Gather each line of the records where "Baby" appears.
*** Record extracts Section Begins ***
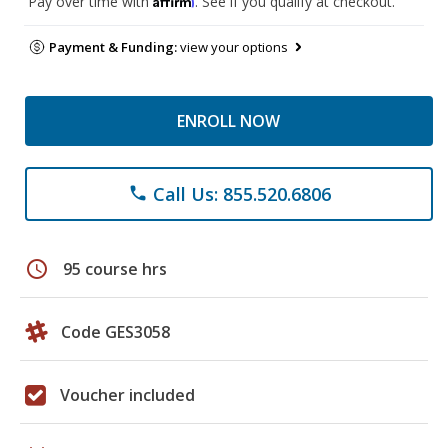
Pay over time with
. See if you qualify at checkout.
Payment & Funding:
view your options
ENROLL NOW
Call Us: 855.520.6806
phone
schedule
95 course hrs
Code GES3058
Voucher included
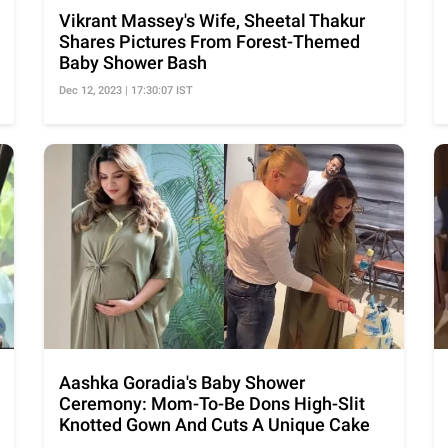
Vikrant Massey's Wife, Sheetal Thakur
Shares Pictures From Forest-Themed
Baby Shower Bash
Dec 12, 2023 | 17:30:07 IST
Aashka Goradia's Baby Shower
Ceremony: Mom-To-Be Dons High-Slit
Knotted Gown And Cuts A Unique Cake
*** Record extracts Section Ends ***
* Result below:
Baby Shower Bash
Aashka Goradia's Baby Shower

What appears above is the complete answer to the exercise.